Tschaikowski war ein braver Schüler und lernte bei allen seinen Kollegen. Ein Abend lang wird einem die einfachste Funktionsharmonik in die Ohren geträufelt, dass bereits ein verminderter Akkord Aufsehen erregt. Rhythmisch stechen besagte Synkopen hervor. Eigene formale Innovationen wie beim Visionär Wagner: Weit gefehlt - der:die Rezipientin darf getrost alle wunderbaren Häppchen, die in den gewunden goldigen Gängen des Prunkbaus zu Wien feil geboten werden, verdauen. Nicht einzuschlafen, zuweilen die einzige Herausforderung an uns Publikum.
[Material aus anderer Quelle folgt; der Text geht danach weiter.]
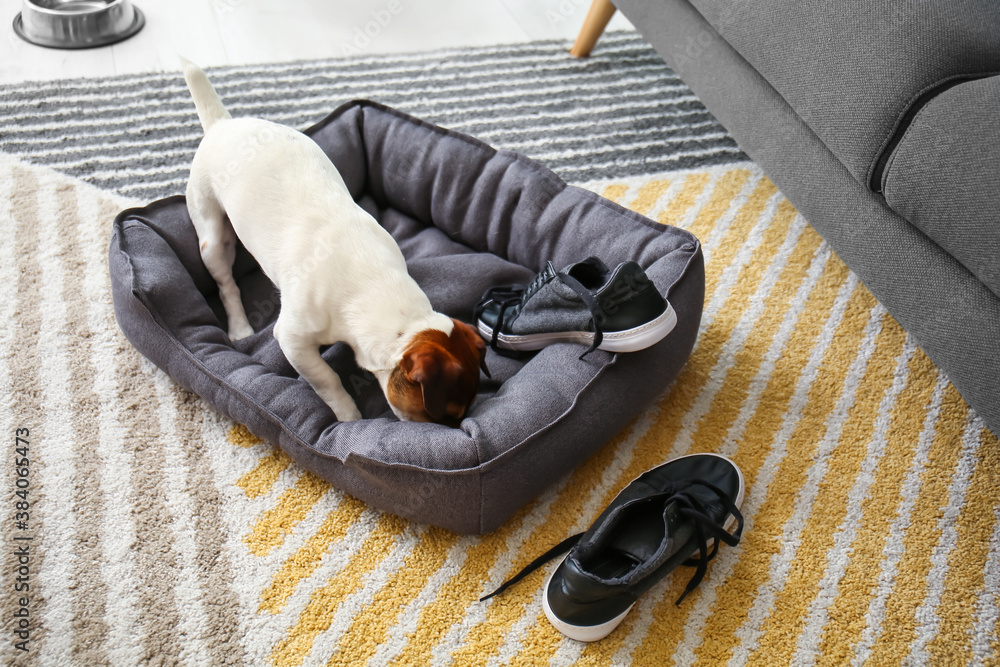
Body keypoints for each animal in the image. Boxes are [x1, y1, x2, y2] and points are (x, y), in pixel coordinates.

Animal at [186, 57, 490, 422]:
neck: (374, 286)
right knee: (225, 282)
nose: (458, 429)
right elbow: (327, 378)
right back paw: (240, 327)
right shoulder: (293, 341)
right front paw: (348, 416)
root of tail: (221, 124)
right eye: (447, 416)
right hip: (212, 236)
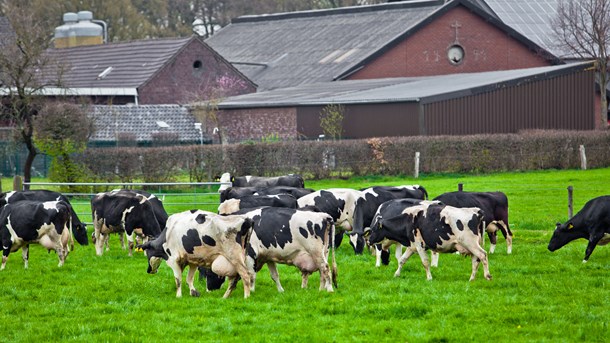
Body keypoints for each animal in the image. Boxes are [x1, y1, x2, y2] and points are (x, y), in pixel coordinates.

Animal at [360, 204, 490, 282]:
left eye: (374, 230)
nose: (369, 241)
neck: (407, 221)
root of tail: (476, 211)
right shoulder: (412, 246)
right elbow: (402, 260)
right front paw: (396, 274)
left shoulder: (419, 245)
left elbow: (425, 262)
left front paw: (429, 278)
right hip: (472, 245)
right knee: (476, 260)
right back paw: (471, 278)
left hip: (470, 243)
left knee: (482, 255)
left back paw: (487, 276)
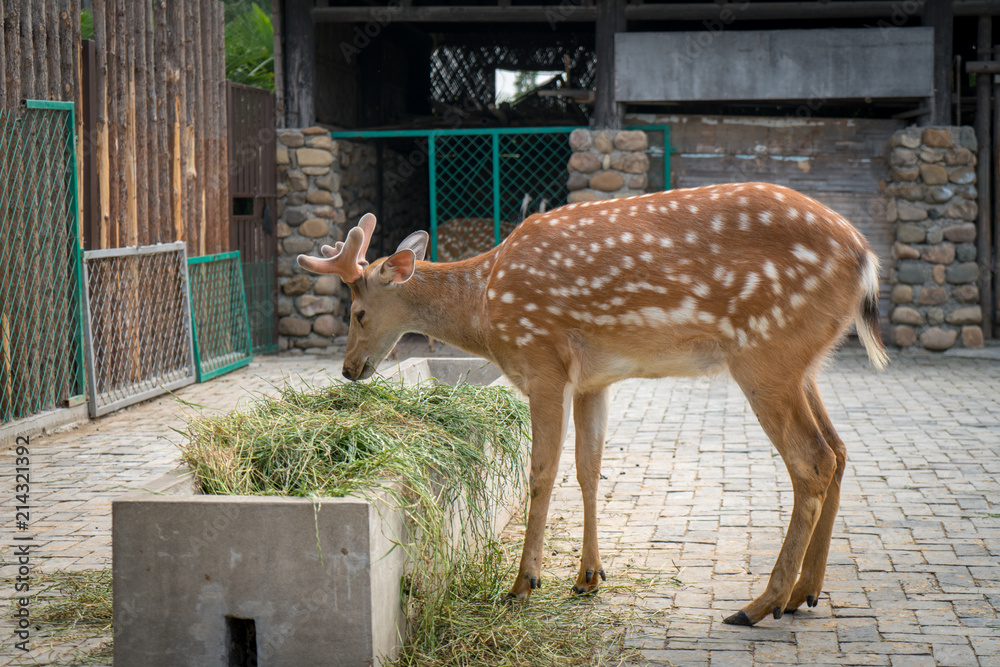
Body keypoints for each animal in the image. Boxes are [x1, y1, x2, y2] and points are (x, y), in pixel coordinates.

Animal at [298, 183, 892, 628]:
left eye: (357, 312)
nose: (349, 370)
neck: (486, 308)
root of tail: (866, 259)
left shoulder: (542, 360)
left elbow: (542, 471)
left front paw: (523, 584)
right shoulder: (593, 381)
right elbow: (589, 468)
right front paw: (588, 577)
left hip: (766, 351)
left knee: (811, 460)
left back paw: (759, 604)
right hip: (804, 362)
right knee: (838, 451)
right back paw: (804, 593)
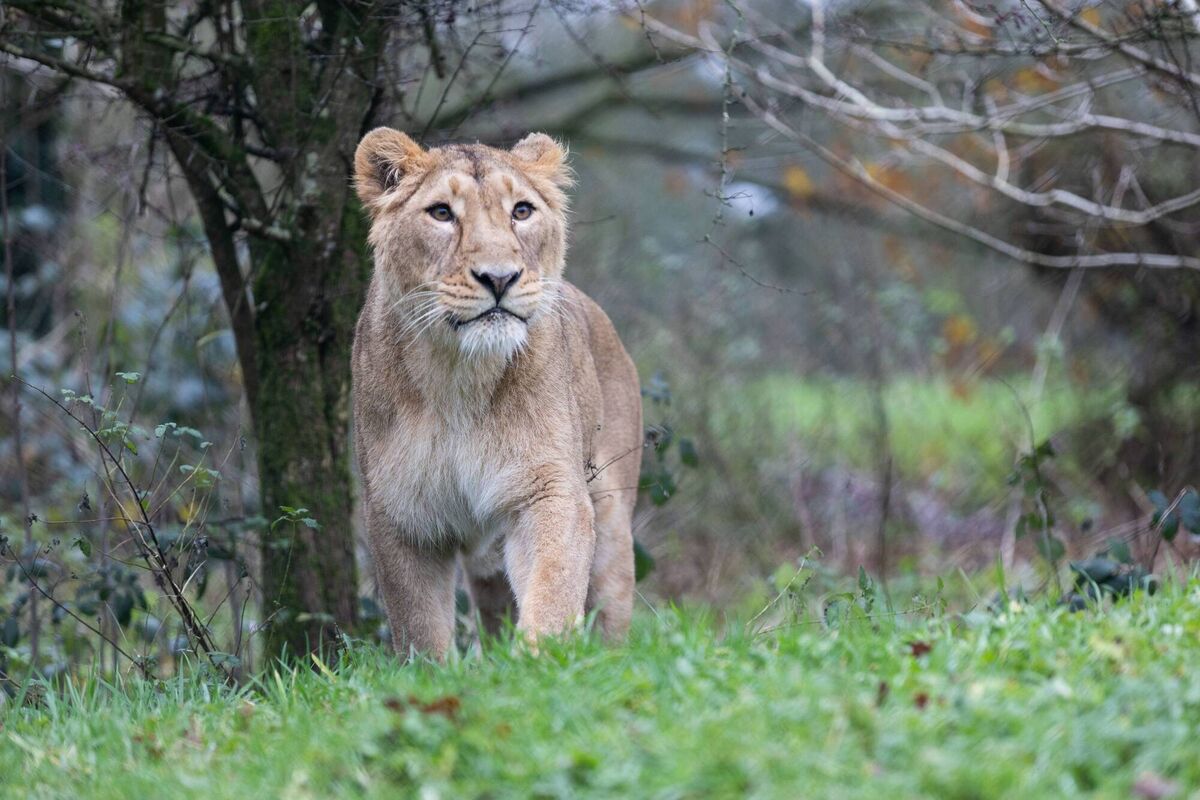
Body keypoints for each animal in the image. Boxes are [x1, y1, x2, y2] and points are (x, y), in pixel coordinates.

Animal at [351, 128, 643, 659]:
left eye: (521, 211)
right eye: (441, 212)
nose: (500, 277)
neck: (459, 377)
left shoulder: (549, 486)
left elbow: (554, 582)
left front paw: (541, 661)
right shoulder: (400, 512)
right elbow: (419, 626)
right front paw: (434, 672)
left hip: (612, 519)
Natürlich kann das krass ungenügende Dirigat und die hier gewählte Grosstisch-

Inszenierung mit viel Biedermeier und Plüsch (am Schluss alles bluttrunken rot – das kratzt uns Kriegsbeobachter evtl. mit einem leisen Schauern am Genick) nicht wirklich dem Schlafbedürfnis entgegenwirken. Tschaikowski wollte evtl. einfach gute Unterhaltung bieten. Im 19. Jahrhundert gelang ihm das wohl. Aber heute schaudert es den gebildeten reflektierenden Kenner: Etwas vom Dümmsten, was die patriarchale Dominanz hervorbrachte war wohl das Ehrenduell! Onegin darf ungestört und ungesühnt morden! Warum lassen wir das heute unwidersprochen über unsere hoch subventionierten Bretter verkünden? Das einzig Positive ist, dass die im Plot immer selbstbewusstere Tatjan (herausstechend brillant sowohl sängerisch wie schauspielerisch gestern mit der Australierin Nicole Car) am Schluss dem lächerlich werbenden Mörder den Laufpass gibt, weil sie sich auch mit dem Hausfrauendasein richtig angefreundet hat (sic!) und nicht den ehelichen Treueeid trotz ihrer andauernden Liebe aufbrechen möchte. Das feudale Ehrengefüge trotzt allen Widerständen – bis heute...


Was wird hier zementiert und mit blutroter Patina übergossen? Wollen wir in der Oper nicht auch endlich aufwachen und im 21. Jahrhundert unsere so wunderbar mögliche Zukunft in die Hand nehmen? Hierzu sei mir erlaubt: Meine Oper CHRONOS wurde letztes Jahr von der zürcherisch städtischen Musikkommission in einer Intrige wie aus dem Bilderbuch richtiggehend ins Messer laufen lassen und letztlich 3 Monate vor der alles vorbereiteten Premiere abgewürgt. Das 21. Jahrhundert muss warten. Zum Glück gibt es heute ausser auf den Opernbühnen keine Duelle mehr.